Thursday, February 14, 2013

I Almost Quit

When I started this blog really I didn't think anyone would read it.  Surprisingly you did and you responded.  It's no secret that the autism community is very divided and because of that I almost quit.  I almost closed this all down because I was tired of the personal attacks and just can't deal with it anymore. But I didn't, I'm still here.

One thing about me I don't quit, I don't let the bullies win. Sorry parent, autistic, non-autistic, black, white, yellow, female or male, really I don't care who you are when you start attacking others you are a bully.  When you start saying I know nothing because I am not you, I'm just a parent, your child's different  etc...  Well I'm sorry yes I do.  I may not know your story, your experience but I do not speak for you I have never claimed to speak for anyone but myself.  
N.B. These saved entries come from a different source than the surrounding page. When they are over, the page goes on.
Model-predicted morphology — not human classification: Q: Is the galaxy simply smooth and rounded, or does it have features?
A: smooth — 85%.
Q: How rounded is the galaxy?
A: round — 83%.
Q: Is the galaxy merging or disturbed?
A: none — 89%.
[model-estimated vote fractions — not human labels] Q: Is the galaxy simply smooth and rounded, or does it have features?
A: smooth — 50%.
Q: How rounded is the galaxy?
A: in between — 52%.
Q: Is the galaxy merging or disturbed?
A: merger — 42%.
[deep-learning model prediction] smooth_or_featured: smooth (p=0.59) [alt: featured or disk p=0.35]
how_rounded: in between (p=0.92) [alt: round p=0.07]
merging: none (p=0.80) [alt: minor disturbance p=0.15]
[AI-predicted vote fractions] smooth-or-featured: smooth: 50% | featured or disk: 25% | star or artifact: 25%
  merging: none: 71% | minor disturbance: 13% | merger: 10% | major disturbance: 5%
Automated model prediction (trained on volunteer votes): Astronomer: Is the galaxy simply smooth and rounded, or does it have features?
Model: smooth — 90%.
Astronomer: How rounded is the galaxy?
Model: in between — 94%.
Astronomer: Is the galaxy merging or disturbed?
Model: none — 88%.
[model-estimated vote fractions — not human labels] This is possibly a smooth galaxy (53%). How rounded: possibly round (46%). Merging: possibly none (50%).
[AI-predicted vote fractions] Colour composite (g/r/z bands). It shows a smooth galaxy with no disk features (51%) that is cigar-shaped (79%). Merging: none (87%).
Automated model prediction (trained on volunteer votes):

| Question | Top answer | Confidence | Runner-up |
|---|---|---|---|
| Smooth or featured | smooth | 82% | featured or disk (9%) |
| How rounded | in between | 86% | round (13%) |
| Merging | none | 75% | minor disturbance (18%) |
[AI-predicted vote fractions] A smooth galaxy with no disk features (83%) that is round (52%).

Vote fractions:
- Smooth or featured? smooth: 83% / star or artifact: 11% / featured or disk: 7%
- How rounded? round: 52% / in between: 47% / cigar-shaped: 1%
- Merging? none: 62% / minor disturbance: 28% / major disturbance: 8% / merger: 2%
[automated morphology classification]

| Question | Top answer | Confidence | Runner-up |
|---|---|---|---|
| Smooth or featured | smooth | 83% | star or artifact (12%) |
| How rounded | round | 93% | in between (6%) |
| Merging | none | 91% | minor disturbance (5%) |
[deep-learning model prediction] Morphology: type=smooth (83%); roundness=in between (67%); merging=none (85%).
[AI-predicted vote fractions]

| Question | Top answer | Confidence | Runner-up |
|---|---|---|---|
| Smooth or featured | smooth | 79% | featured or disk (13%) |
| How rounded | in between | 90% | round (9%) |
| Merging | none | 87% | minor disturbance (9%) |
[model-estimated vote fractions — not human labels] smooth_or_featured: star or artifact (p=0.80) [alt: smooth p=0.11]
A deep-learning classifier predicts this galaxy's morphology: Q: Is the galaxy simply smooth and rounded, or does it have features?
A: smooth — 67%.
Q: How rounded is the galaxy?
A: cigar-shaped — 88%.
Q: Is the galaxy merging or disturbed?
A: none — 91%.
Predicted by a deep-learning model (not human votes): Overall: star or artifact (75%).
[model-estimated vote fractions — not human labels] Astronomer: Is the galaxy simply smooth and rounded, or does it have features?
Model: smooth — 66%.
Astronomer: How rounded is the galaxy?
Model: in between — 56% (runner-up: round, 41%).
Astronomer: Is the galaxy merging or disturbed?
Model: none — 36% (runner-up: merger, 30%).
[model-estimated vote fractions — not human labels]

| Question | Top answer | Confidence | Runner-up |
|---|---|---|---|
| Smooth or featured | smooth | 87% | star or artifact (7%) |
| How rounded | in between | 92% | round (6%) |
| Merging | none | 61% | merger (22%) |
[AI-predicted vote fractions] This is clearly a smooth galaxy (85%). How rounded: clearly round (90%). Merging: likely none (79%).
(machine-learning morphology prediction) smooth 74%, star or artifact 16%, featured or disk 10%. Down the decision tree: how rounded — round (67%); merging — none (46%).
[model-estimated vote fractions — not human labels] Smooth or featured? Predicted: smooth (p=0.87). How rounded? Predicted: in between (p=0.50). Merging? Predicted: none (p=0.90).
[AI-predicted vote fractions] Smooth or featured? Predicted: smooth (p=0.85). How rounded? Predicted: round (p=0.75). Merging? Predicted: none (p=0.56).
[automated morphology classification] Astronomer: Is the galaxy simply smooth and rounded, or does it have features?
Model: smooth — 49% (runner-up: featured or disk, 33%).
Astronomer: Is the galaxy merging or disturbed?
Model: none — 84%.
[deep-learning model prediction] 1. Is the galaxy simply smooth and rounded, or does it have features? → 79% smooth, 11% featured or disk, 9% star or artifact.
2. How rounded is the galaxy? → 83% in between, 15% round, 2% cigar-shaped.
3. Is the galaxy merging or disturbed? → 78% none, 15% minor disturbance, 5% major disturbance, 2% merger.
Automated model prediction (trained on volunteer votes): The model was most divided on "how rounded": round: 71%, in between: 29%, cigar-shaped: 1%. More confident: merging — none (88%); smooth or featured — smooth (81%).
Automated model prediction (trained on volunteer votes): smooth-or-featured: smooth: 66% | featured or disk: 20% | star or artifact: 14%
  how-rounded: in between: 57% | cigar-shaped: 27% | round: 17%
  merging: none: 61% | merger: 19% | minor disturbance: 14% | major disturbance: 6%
I didn't give up when in a bad marriage I stood up dusted myself off and did what I had to do to survive. Believe me sitting in that courtroom was one of the scariest things I have ever done in my life.

When I had my first child before I graduated high school, I didn't give up I just kept going.  People said I would be nothing well they were wrong, not only did I graduate high school but college as well. 

I didn't give up when my daughter was not talking when she should have been. I went to the school district for help and they gave it to us.  Now you would never believe she didn't talk until age five.

I didn't give up when I got hurt to the point I couldn't work. I fought through years of therapy to try and get back to where I was. I will never go back to nursing, physically I can't. I'm not going to give up. That door is closed so I got my marketing degree.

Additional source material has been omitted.